La familia confesó el día anterior que las enfermeras del hospicio habían recomendado retirarle el oxígeno a Carl, pero temían que eso acelerara su fallecimiento. Finalmente, sentí que podría ser útil mientras explorábamos lo que sentía Carl sobre su oxígeno. Para que conste, Carl odiaba la cánula nasal y jamás la usaría en público. Pronto llegamos a un consenso unánime de que Carl no usaría el oxígeno si pudiera hablar o si tuviera la fuerza para quitárselo él mismo. Le quité la cánula nasal con cuidado y Carl falleció unas tres horas después, en casa, en su querido rancho, rodeado de su familia. La familia está segura de que estuvo esperando hasta que lo visité y le di mi bendición y le aseguré que podría morir en paz.

Me conmueve darme cuenta de que, en momentos como estos, no hay sustituto para la relación y la confianza que se desarrollan con el tiempo entre el paciente, la familia y el médico. Hoy en día, los médicos de familia nos esforzamos por brindar una atención basada en la evidencia, centrada en el paciente, consciente de los costos y en equipo. Desafortunadamente, el paciente y la familia a veces se pierden en la lista de características de la atención. Lo que nuestros pacientes realmente desean es ser escuchados, reconocidos, apreciados y comprendidos. Creo que la medicina familiar y la contribución de nuestra especialidad a la atención médica en el siglo XXI...calle El siglo XXI se definirá por la habilidad con la que gestionemos la dicotomía entre nuestros roles de médico-científico y médico-sanador.

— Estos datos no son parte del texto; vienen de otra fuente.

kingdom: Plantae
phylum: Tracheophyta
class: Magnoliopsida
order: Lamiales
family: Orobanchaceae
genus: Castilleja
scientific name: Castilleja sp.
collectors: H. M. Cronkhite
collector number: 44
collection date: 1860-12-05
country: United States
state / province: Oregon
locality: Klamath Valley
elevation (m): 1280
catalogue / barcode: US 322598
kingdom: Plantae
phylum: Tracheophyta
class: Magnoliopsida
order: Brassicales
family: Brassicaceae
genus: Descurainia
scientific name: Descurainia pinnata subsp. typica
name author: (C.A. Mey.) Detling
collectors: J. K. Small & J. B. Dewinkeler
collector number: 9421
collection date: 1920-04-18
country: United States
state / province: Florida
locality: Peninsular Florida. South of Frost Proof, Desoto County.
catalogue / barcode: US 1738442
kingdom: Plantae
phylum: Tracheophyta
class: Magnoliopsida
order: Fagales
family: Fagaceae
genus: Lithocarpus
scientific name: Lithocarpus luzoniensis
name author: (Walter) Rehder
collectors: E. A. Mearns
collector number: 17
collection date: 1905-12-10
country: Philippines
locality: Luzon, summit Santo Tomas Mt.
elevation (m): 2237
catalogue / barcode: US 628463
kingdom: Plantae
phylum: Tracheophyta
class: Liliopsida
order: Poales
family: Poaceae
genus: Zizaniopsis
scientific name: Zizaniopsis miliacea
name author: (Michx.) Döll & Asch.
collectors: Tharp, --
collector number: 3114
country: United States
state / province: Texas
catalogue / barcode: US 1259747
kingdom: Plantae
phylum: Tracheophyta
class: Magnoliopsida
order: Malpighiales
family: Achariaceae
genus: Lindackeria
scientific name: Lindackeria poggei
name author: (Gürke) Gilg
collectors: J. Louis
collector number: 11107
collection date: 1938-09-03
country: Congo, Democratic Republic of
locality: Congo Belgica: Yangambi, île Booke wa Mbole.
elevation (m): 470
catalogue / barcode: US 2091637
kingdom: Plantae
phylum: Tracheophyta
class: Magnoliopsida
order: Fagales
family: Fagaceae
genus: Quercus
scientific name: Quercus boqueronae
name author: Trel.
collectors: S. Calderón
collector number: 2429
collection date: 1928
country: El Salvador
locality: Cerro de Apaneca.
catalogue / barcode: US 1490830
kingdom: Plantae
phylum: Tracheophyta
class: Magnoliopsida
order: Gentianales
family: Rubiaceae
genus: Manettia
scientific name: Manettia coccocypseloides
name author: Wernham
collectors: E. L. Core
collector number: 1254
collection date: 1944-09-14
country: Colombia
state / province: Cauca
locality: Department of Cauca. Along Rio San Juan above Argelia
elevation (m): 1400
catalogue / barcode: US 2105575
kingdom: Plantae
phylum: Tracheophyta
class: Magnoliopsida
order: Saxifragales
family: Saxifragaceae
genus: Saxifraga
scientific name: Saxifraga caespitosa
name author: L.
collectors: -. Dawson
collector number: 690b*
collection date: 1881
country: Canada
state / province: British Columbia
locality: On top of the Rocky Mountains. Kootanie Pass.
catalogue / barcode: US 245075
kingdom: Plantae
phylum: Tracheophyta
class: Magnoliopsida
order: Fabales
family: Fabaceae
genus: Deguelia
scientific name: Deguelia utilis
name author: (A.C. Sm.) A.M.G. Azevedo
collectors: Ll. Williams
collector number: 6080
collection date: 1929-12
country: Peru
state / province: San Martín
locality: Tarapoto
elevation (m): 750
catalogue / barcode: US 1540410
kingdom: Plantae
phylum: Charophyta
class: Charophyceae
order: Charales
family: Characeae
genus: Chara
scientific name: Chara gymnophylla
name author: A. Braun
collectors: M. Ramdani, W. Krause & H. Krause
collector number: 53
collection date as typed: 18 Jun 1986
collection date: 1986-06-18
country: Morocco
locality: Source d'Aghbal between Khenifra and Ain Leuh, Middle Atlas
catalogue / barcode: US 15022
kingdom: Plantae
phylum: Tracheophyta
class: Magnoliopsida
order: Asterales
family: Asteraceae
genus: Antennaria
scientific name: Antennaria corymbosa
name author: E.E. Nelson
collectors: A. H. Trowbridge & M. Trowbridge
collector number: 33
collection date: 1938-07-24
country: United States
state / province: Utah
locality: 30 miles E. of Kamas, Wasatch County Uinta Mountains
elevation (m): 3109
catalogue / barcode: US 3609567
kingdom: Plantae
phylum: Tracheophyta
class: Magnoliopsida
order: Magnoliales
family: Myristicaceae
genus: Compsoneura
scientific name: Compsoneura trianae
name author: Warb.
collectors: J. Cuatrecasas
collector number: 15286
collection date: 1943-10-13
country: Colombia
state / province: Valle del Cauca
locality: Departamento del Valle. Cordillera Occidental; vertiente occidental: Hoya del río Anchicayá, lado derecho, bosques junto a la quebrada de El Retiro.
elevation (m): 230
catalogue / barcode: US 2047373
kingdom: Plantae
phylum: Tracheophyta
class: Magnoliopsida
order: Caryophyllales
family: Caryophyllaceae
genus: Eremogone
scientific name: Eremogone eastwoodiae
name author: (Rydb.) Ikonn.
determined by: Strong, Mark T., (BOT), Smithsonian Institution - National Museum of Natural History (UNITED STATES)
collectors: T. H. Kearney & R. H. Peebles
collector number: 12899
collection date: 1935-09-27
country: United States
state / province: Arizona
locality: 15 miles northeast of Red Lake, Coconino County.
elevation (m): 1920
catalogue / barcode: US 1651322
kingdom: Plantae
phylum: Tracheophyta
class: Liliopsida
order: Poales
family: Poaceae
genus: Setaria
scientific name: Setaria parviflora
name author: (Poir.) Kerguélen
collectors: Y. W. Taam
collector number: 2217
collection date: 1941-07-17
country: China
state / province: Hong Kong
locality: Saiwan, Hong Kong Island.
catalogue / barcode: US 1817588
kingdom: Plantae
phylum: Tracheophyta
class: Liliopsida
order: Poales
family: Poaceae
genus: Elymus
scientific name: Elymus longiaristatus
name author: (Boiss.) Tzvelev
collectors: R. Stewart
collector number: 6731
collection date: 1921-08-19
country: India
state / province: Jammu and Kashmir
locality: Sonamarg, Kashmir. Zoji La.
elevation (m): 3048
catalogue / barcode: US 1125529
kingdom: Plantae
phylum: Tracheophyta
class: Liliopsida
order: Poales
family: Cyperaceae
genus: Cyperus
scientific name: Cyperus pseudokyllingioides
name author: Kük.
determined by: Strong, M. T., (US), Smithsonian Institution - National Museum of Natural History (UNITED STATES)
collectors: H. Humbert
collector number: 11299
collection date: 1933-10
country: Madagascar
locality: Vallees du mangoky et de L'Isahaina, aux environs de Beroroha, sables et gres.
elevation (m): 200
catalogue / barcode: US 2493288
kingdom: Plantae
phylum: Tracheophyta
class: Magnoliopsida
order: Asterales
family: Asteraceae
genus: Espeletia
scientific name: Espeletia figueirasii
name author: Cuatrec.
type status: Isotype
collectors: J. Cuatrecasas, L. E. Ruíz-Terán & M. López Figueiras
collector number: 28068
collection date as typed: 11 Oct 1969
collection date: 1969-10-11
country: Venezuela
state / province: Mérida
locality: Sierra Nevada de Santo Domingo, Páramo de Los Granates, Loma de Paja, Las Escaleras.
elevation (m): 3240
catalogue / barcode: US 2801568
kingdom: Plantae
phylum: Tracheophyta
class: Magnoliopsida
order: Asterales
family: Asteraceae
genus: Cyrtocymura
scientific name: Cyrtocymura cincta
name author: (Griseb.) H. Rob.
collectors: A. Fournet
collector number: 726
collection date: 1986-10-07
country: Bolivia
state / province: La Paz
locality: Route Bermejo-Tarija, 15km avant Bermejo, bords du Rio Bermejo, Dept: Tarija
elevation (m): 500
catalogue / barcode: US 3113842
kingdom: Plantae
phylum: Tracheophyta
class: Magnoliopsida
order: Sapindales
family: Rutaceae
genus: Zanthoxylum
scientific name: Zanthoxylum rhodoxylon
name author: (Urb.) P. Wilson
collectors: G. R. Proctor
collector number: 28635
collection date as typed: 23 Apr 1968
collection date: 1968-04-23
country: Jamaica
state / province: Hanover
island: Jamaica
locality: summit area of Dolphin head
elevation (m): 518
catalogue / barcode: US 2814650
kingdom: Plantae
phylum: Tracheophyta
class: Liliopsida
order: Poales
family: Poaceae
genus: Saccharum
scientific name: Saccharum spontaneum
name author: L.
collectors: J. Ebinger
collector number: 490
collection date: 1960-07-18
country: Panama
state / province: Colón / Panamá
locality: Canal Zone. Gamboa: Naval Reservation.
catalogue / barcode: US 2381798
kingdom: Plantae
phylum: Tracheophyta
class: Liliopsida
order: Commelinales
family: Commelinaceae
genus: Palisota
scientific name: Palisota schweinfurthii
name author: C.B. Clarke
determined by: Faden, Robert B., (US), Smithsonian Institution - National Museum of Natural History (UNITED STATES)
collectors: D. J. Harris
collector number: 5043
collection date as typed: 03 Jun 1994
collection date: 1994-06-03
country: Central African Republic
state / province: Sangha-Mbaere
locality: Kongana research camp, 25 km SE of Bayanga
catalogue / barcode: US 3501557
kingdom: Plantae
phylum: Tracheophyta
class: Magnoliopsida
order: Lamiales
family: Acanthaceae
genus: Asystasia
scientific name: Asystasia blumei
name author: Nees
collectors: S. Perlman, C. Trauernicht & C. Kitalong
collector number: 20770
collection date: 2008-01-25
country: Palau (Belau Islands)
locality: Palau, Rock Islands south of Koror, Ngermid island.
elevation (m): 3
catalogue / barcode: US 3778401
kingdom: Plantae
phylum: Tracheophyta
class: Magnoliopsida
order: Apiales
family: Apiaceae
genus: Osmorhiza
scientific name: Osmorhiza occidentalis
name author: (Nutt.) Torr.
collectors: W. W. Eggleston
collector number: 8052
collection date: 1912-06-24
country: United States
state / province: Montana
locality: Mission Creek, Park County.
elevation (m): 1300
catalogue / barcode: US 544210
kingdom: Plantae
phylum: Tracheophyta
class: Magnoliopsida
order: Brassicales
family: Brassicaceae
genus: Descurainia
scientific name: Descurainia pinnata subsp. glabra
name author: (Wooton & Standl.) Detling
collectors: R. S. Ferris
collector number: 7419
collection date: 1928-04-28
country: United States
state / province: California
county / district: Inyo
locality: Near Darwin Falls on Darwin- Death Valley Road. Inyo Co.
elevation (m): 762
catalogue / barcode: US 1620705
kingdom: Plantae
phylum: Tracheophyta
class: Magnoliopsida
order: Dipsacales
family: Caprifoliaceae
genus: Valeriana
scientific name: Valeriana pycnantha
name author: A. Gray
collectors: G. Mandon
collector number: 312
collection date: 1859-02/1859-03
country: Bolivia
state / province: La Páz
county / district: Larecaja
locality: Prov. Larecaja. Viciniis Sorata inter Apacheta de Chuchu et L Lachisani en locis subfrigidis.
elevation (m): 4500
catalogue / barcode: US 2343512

Los valores fundamentales que definen la nueva residencia de medicina familiar rural de Aviva Health son la reverencia, la integridad, la compasión y la excelencia. Nuestra profesión es una vocación, y me esfuerzo por abordar cada encuentro con mis pacientes con una reverencia acorde con la confianza que depositan en mí. Creo firmemente que hay dos momentos en nuestra práctica en los que entramos en un espacio verdaderamente sagrado con nuestros pacientes y sus familias: en los nacimientos y en las muertes. Ya no atiendo partos, pero cuando lo hacía, siempre cantaba feliz cumpleaños al cortar el cordón umbilical y agradecía a la familia por permitirme formar parte del parto. Ahora que atiendo más muertes que nacimientos, sigo agradeciendo a las familias por permitirme formar parte de este espacio sagrado. Mi práctica es mucho más rica y significativa cuando acepto la sacralidad de nuestra vocación de ser a la vez científica y sanadora al cuidar de los pacientes, las familias y nuestras comunidades.